* **PAGE TEXT**:
Products
Gliclazide has been commercially available in sustained-release tablet form and approved in many countries since 1978. The sustained-release dosage forms entered the market in 2001. In addition to the original Diamicron MR, sustained-release generics have been available since 2008. Sales of the non-retarded Diamicron 80 mg were discontinued in 2012.
Structure and properties
Gliclazide (C15H21N3O3S, Mr = 323.4 g/mol) is an active ingredient of the 2nd generation sulfonylurea group. It is a white to almost white powder that is practically insoluble in water. Compared to the structurally similar tolbutamide, it also carries a bicyclic N-heterocycle.
Effects
Gliclazide (ATC A10BB09) has antihyperglycemic and antidiabetic properties. It stimulates insulin secretion by pancreatic beta cells. Endogenous insulin production is a prerequisite for efficacy, so it is not indicated in type 1 diabetes. Gliclazide has pleiotropic and hemovascular effects, is antioxidant, and lowers HbA1c. Insulin secretagogue effects usually diminish with years of treatment.

* **STUDY QUESTIONS**:
#1 In the gliclazide text, turn the paragraph beginning "Gliclazide (ATC A10BB09)" into a short bulleted list that keeps its main facts.
#2 Answer these from the gliclazide text, one line each:
(a) What is the molecular formula of gliclazide?
(b) Which cells does gliclazide stimulate to secrete insulin?
(c) In what year were sales of Diamicron 80 mg discontinued?
#3 From the gliclazide text, reproduce everything from "Structure and properties" down to "years of treatment." word for word.

* **RECORD SET**:
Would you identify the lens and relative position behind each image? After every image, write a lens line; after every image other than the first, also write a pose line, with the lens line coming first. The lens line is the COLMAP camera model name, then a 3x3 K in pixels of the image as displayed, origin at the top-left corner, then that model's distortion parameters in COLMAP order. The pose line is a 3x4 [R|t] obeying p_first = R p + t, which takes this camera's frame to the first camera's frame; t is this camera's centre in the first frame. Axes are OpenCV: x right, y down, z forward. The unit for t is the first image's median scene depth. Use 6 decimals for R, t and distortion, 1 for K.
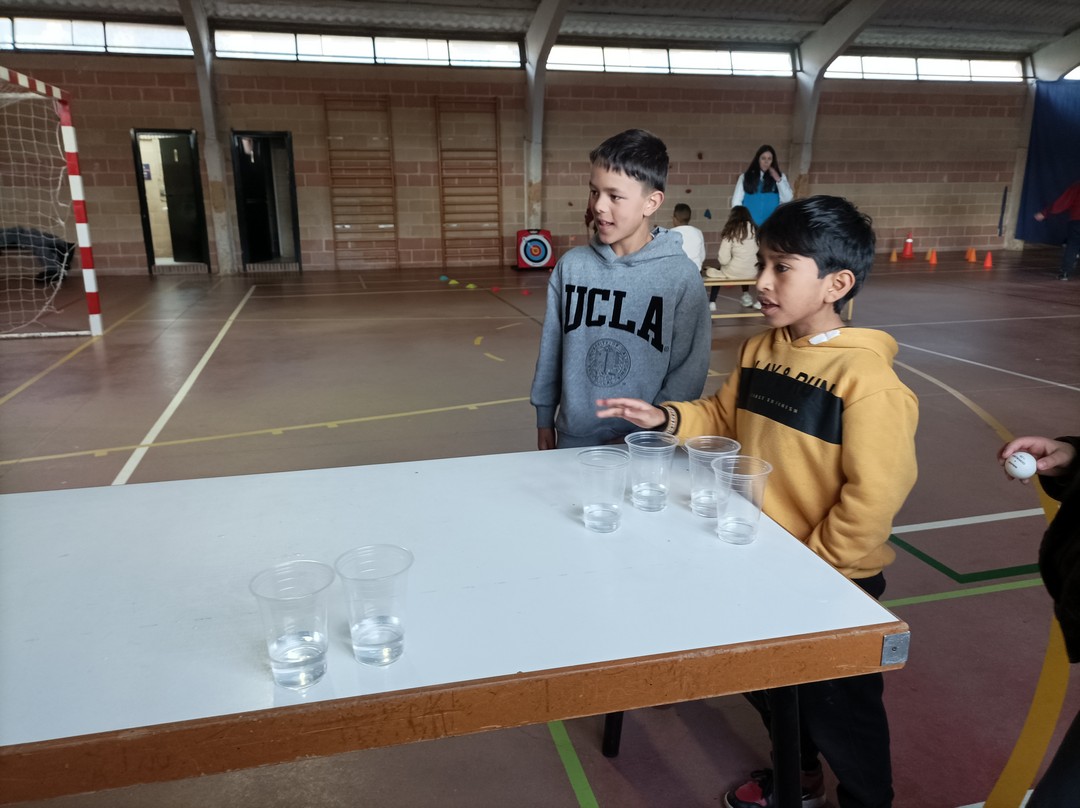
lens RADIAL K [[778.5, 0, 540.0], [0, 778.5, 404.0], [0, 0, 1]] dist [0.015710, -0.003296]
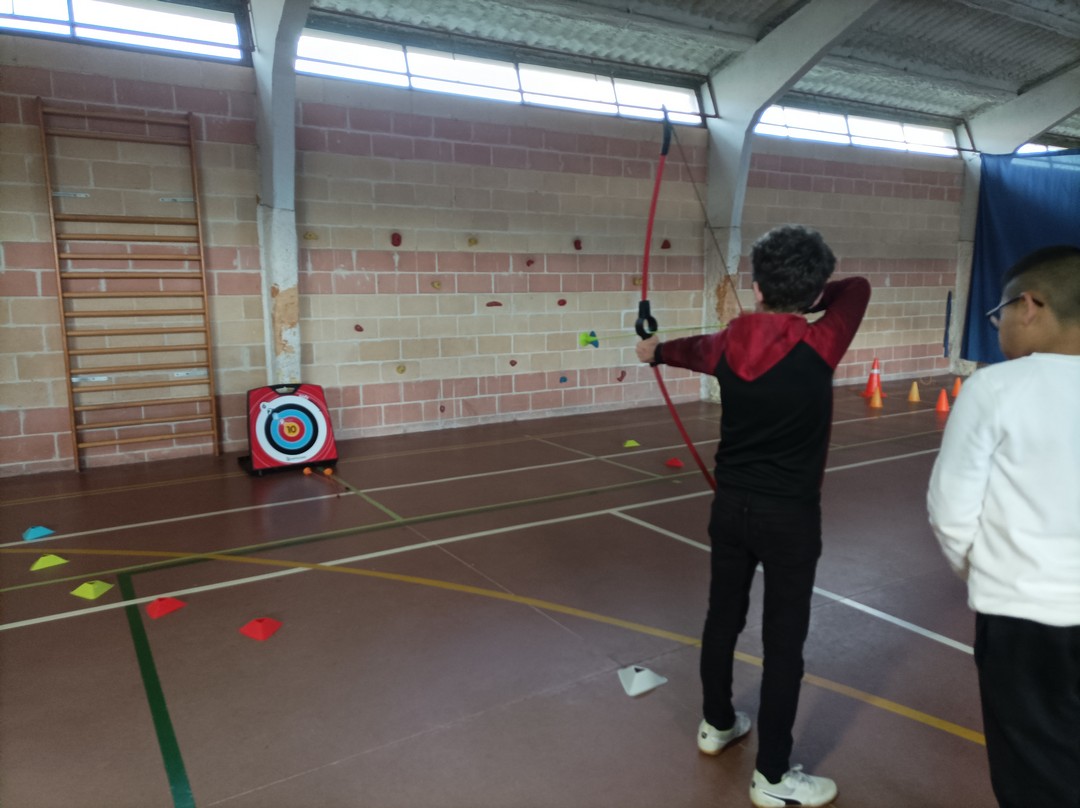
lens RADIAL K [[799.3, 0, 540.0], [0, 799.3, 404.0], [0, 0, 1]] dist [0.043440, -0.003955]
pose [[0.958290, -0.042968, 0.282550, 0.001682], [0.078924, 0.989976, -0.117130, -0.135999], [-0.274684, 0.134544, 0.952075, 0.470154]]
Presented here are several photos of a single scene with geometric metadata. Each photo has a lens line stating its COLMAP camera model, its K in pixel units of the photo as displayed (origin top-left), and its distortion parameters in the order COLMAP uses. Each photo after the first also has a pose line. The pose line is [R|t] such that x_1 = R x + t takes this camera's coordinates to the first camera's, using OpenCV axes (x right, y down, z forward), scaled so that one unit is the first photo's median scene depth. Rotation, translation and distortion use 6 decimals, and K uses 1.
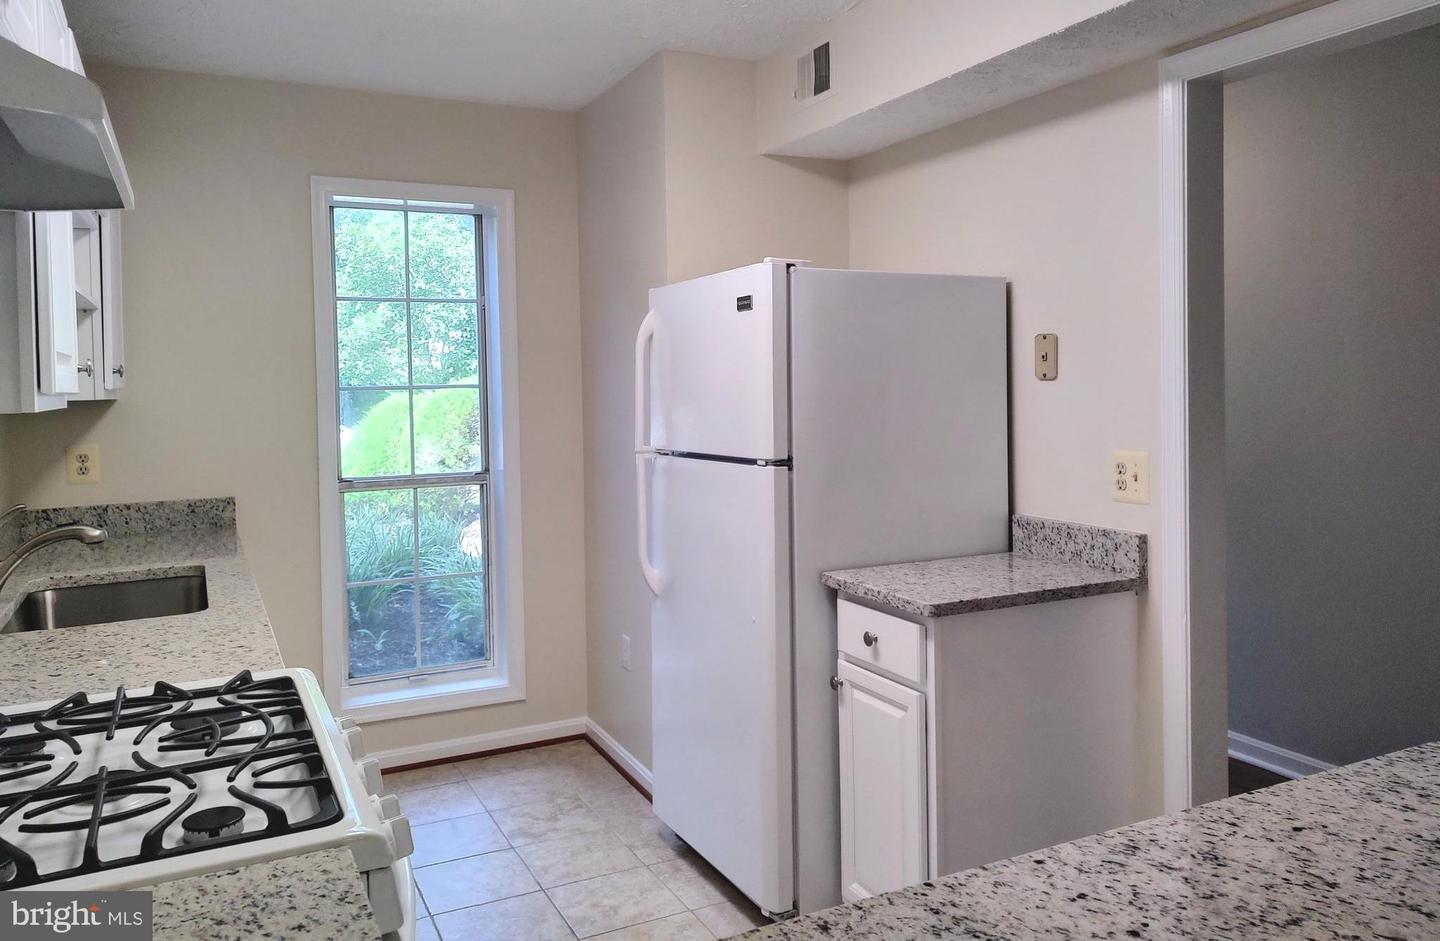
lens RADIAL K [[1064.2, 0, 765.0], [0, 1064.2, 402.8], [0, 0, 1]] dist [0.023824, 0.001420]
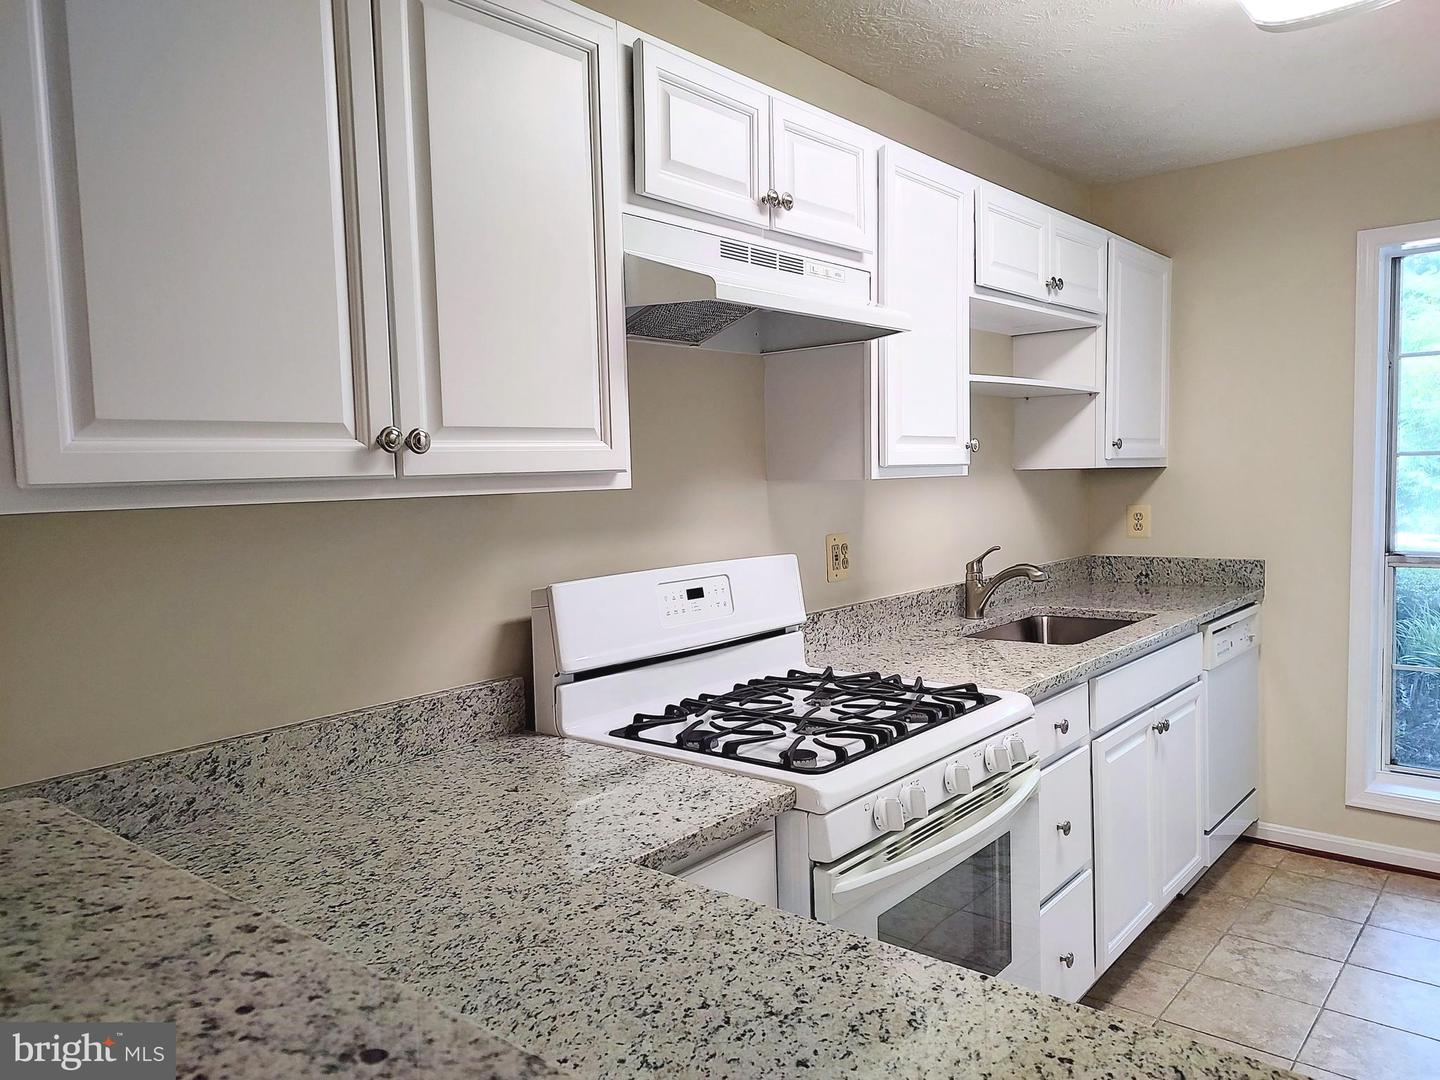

* **RESPONSES PER TASK**:
#1
- Antihyperglycemic and antidiabetic
- Stimulates insulin secretion by pancreatic beta cells
- Needs endogenous insulin production to work, so not indicated in type 1 diabetes
- Pleiotropic, hemovascular and antioxidant effects; lowers HbA1c
- Insulin secretagogue effects usually diminish over years of treatment

#2
(a) C15H21N3O3S
(b) Pancreatic beta cells
(c) 2012

#3
Structure and properties
Gliclazide (C15H21N3O3S, Mr = 323.4 g/mol) is an active ingredient of the 2nd generation sulfonylurea group. It is a white to almost white powder that is practically insoluble in water. Compared to the structurally similar tolbutamide, it also carries a bicyclic N-heterocycle.
Effects
Gliclazide (ATC A10BB09) has antihyperglycemic and antidiabetic properties. It stimulates insulin secretion by pancreatic beta cells. Endogenous insulin production is a prerequisite for efficacy, so it is not indicated in type 1 diabetes. Gliclazide has pleiotropic and hemovascular effects, is antioxidant, and lowers HbA1c. Insulin secretagogue effects usually diminish with years of treatment.